By BRUCE DENNILL
A Christmas Chorus / Directed by Charl-Johan Lingenfelder / PG
A fictional story that is, sadly, not terribly far from being a documentary, A Christmas Chorus sees top theatre musical director (and award-winning screenwriter) Charl-Johan Lingenfelder guide a cast of actors and singers including Bianca Flanders, Namisa Mdlalose, Dean Balie and Lynelle Kenned and others, all of whom were regulars on stages before COVID-19 arrived.
The story is also largely set in Cape Town’s much-loved Fugard Theatre, shuttered during lockdown once the burden of its running costs became too heavy to bear. South African creatives have a direct link to these people and this venue or to – six degrees of separation-style – people and venues with ties to the cast and crew of the film. Which makes the simple plot of A Christmas Chorus so easy to relate to, so hard on the heart, and so suggestive of the collective passion that will see both art and artists ultimately survive.
The story is a version of one we’ve seen play out many times under lockdown: a group of people with a shared creative urge needing to combine their skills to present something of value to whatever audience they can reach, even if that connection is only virtual. The strength of the film is that it – unlike many other structures, government included – focuses on the artists and the multi-faceted ways in which the removal of their means of making a living, the brake on the development of their potential, and the absence of opportunity in which to express themselves brutally breaks them down. Without being preachy or inaccessibly inward-looking, the film shows its characters (and, in a continuing pandemic context, its cast – in this case, the line is perhaps more blurred than usual) to be desperate but dedicated, depressed but hopeful, worried but caring and, despite the burdens of this emotional complexity, capable of creations of profound, poignant beauty.

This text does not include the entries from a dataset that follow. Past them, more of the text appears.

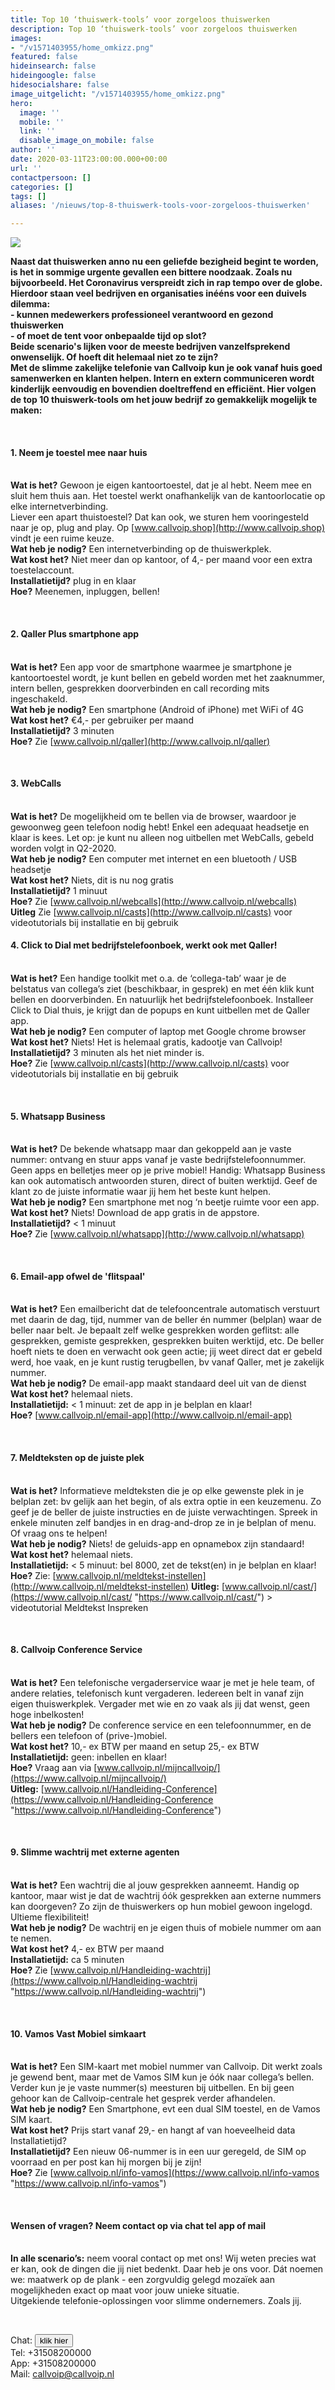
 ```yaml
---
title: Top 10 ‘thuiswerk-tools’ voor zorgeloos thuiswerken
description: Top 10 ‘thuiswerk-tools’ voor zorgeloos thuiswerken
images:
- "/v1571403955/home_omkizz.png"
featured: false
hideinsearch: false
hideingoogle: false
hidesocialshare: false
image_uitgelicht: "/v1571403955/home_omkizz.png"
hero:
  image: ''
  mobile: ''
  link: ''
  disable_image_on_mobile: false
author: ''
date: 2020-03-11T23:00:00.000+00:00
url: ''
contactpersoon: []
categories: []
tags: []
aliases: '/nieuws/top-8-thuiswerk-tools-voor-zorgeloos-thuiswerken'

---
```

![](https://res.cloudinary.com/callvoip/image/upload/v1571403955/home_omkizz.png)

**Naast dat thuiswerken anno nu een geliefde bezigheid begint te worden, is het in sommige urgente gevallen een bittere noodzaak. Zoals nu bijvoorbeeld. Het Coronavirus verspreidt zich in rap tempo over de globe. Hierdoor staan veel bedrijven en organisaties inééns voor een duivels dilemma:  
\- kunnen medewerkers professioneel verantwoord en gezond thuiswerken  
\- of moet de tent voor onbepaalde tijd op slot?  
Beide scenario's lijken voor de meeste bedrijven vanzelfsprekend onwenselijk. Of hoeft dit helemaal niet zo te zijn?  
Met de slimme zakelijke telefonie van Callvoip kun je ook vanaf huis goed samenwerken en klanten helpen. Intern en extern communiceren wordt kinderlijk eenvoudig en bovendien doeltreffend en efficiënt. Hier volgen de top 10 thuiswerk-tools om het jouw bedrijf zo gemakkelijk mogelijk te maken:**

<br>

**<h4>1. Neem je toestel mee naar huis</h4>  
Wat is het?** Gewoon je eigen kantoortoestel, dat je al hebt. Neem mee en sluit hem thuis aan. Het toestel werkt onafhankelijk van de kantoorlocatie op elke internetverbinding.  
Liever een apart thuistoestel? Dat kan ook, we sturen hem vooringesteld naar je op, plug and play. Op [www.callvoip.shop](http://www.callvoip.shop) vindt je een ruime keuze.  
**Wat heb je nodig?** Een internetverbinding op de thuiswerkplek.  
**Wat kost het?** Niet meer dan op kantoor, of 4,- per maand voor een extra toestelaccount.  
**Installatietijd?** plug in en klaar  
**Hoe?** Meenemen, inpluggen, bellen!

<br>

**<h4>2. Qaller Plus smartphone app</h4>  
Wat is het?** Een app voor de smartphone waarmee je smartphone je kantoortoestel wordt, je kunt bellen en gebeld worden met het zaaknummer, intern bellen, gesprekken doorverbinden en call recording mits ingeschakeld.  
**Wat heb je nodig?** Een smartphone (Android of iPhone) met WiFi of 4G  
**Wat kost het?** €4,- per gebruiker per maand  
**Installatietijd?** 3 minuten  
**Hoe?** Zie [www.callvoip.nl/qaller](http://www.callvoip.nl/qaller)

<br>

**<h4>3. WebCalls</h4>  
Wat is het?** De mogelijkheid om te bellen via de browser, waardoor je gewoonweg geen telefoon nodig hebt! Enkel een adequaat headsetje en klaar is kees. Let op: je kunt nu alleen nog uitbellen met WebCalls, gebeld worden volgt in Q2-2020.  
**Wat heb je nodig?** Een computer met internet en een bluetooth / USB headsetje  
**Wat kost het?** Niets, dit is nu nog gratis  
**Installatietijd?** 1 minuut  
**Hoe?** Zie [www.callvoip.nl/webcalls](http://www.callvoip.nl/webcalls)<br>
**Uitleg** Zie [www.callvoip.nl/casts](http://www.callvoip.nl/casts) voor videotutorials bij installatie en bij gebruik
<br>

**<h4>4. Click to Dial met bedrijfstelefoonboek, werkt ook met Qaller!</h4>  
Wat is het?** Een handige toolkit met o.a. de ‘collega-tab’ waar je de belstatus van collega’s ziet (beschikbaar, in gesprek) en met één klik kunt bellen en doorverbinden. En natuurlijk het bedrijfstelefoonboek. Installeer Click to Dial thuis, je krijgt dan de popups en kunt uitbellen met de Qaller app.   
**Wat heb je nodig?** Een computer of laptop met Google chrome browser  
**Wat kost het?** Niets! Het is helemaal gratis, kadootje van Callvoip!  
**Installatietijd?** 3 minuten als het niet minder is.  
**Hoe?** Zie [www.callvoip.nl/casts](http://www.callvoip.nl/casts) voor videotutorials bij installatie en bij gebruik

<br>

**<h4>5. Whatsapp Business</h4>  
Wat is het?** De bekende whatsapp maar dan gekoppeld aan je vaste nummer: ontvang en stuur apps vanaf je vaste bedrijfstelefoonnummer. Geen apps en belletjes meer op je prive mobiel! Handig: Whatsapp Business kan ook automatisch antwoorden sturen, direct of buiten werktijd. Geef de klant zo de juiste informatie waar jij hem het beste kunt helpen.  
**Wat heb je nodig?** Een smartphone met nog ‘n beetje ruimte voor een app.  
**Wat kost het?** Niets! Download de app gratis in de appstore.  
**Installatietijd?** < 1 minuut  
**Hoe?** Zie [www.callvoip.nl/whatsapp](http://www.callvoip.nl/whatsapp)

<br>

**<h4>6. Email-app ofwel de 'flitspaal'</h4>**  
**Wat is het?** Een emailbericht dat de telefooncentrale automatisch verstuurt met daarin de dag, tijd, nummer van de beller én nummer (belplan) waar de beller naar belt. Je bepaalt zelf welke gesprekken worden geflitst: alle gesprekken, gemiste gesprekken, gesprekken buiten werktijd, etc. De beller hoeft niets te doen en verwacht ook geen actie; jij weet direct dat er gebeld werd, hoe vaak, en je kunt rustig terugbellen, bv vanaf Qaller, met je zakelijk nummer.   
**Wat heb je nodig?** De email-app maakt standaard deel uit van de dienst  
**Wat kost het?** helemaal niets.  
**Installatietijd:** < 1 minuut: zet de app in je belplan en klaar!  
**Hoe?** [www.callvoip.nl/email-app](http://www.callvoip.nl/email-app)

<br>

**<h4>7. Meldteksten op de juiste plek </h4>**  
**Wat is het?** Informatieve meldteksten die je op elke gewenste plek in je belplan zet: bv gelijk aan het begin, of als extra optie in een keuzemenu. Zo geef je de beller de juiste instructies en de juiste verwachtingen. Spreek in enkele minuten zelf bandjes in en drag-and-drop ze in je belplan of menu. Of vraag ons te helpen!  
**Wat heb je nodig?** Niets! de geluids-app en opnamebox zijn standaard!  
**Wat kost het?** helemaal niets.  
**Installatietijd:** < 5 minuut: bel 8000, zet de tekst(en) in je belplan en klaar!  
**Hoe?** Zie: [www.callvoip.nl/meldtekst-instellen](http://www.callvoip.nl/meldtekst-instellen)
**Uitleg:** [www.callvoip.nl/cast/](https://www.callvoip.nl/cast/ "https://www.callvoip.nl/cast/") > videotutorial Meldtekst Inspreken

<br>

**<h4>8. Callvoip Conference Service</h4>**  
**Wat is het?** Een telefonische vergaderservice waar je met je hele team, of andere relaties, telefonisch kunt vergaderen. Iedereen belt in vanaf zijn eigen thuiswerkplek. Vergader met wie en zo vaak als jij dat wenst, geen hoge inbelkosten!  
**Wat heb je nodig?** De conference service en een telefoonnummer, en de bellers een telefoon of (prive-)mobiel.  
**Wat kost het?** 10,- ex BTW per maand en setup 25,- ex BTW  
**Installatietijd:** geen: inbellen en klaar!  
**Hoe?** Vraag aan via [www.callvoip.nl/mijncallvoip/](https://www.callvoip.nl/mijncallvoip/)  
**Uitleg:** [www.callvoip.nl/Handleiding-Conference](https://www.callvoip.nl/Handleiding-Conference "https://www.callvoip.nl/Handleiding-Conference")

<br>

**<h4>9. Slimme wachtrij met externe agenten</h4>**  
**Wat is het?** Een wachtrij die al jouw gesprekken aanneemt. Handig op kantoor, maar wist je dat de wachtrij óók gesprekken aan externe nummers kan doorgeven? Zo zijn de thuiswerkers op hun mobiel gewoon ingelogd. Ultieme flexibiliteit!  
**Wat heb je nodig?** De wachtrij en je eigen thuis of mobiele nummer om aan te nemen.  
**Wat kost het?** 4,- ex BTW per maand  
**Installatietijd:** ca 5 minuten  
**Hoe?** Zie [www.callvoip.nl/Handleiding-wachtrij](https://www.callvoip.nl/Handleiding-wachtrij "https://www.callvoip.nl/Handleiding-wachtrij")

<br>

**<h4>10. Vamos Vast Mobiel simkaart</h4>  
Wat is het?** Een SIM-kaart met mobiel nummer van Callvoip. Dit werkt zoals je gewend bent, maar met de Vamos SIM kun je óók naar collega’s bellen. Verder kun je je vaste nummer(s) meesturen bij uitbellen. En bij geen gehoor kan de Callvoip-centrale het gesprek verder afhandelen.  
**Wat heb je nodig?** Een Smartphone, evt een dual SIM toestel, en de Vamos SIM kaart.  
**Wat kost het?** Prijs start vanaf 29,- en hangt af van hoeveelheid data Installatietijd?  
**Installatietijd?** Een nieuw 06-nummer is in een uur geregeld, de SIM op voorraad en per post kan hij morgen bij je zijn!  
**Hoe?** Zie [www.callvoip.nl/info-vamos](https://www.callvoip.nl/info-vamos "https://www.callvoip.nl/info-vamos")

<br>

**<h4>Wensen of vragen? Neem contact op via chat tel app of mail</h4>  
In alle scenario’s:** neem vooral contact op met ons! Wij weten precies wat er kan, ook de dingen die jij niet bedenkt. Daar heb je ons voor. Dát noemen we: maatwerk op de plank - een zorgvuldig gelegd mozaïek aan mogelijkheden exact op maat voor jouw unieke situatie.  
Uitgekiende telefonie-oplossingen voor slimme ondernemers. Zoals jij.

<br>

Chat: <button type="button" class="text-blue font-medium" id="openChat">klik hier</button>  
Tel: +31508200000  
App: +31508200000  
Mail: [callvoip@callvoip.nl](mailto:callvoip@callvoip.nl)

Lingenfelder and his cast are in the characters’ situation, personally working through everything portrayed on screen. And the film functions as a tribute to all other artists, in South Africa and beyond, acknowledging the pandemic-induced penury in which many find themselves (an important start – large segments of society still fail to do so) and celebrating both the resilience of the collective muse and the skill with which her call is answered.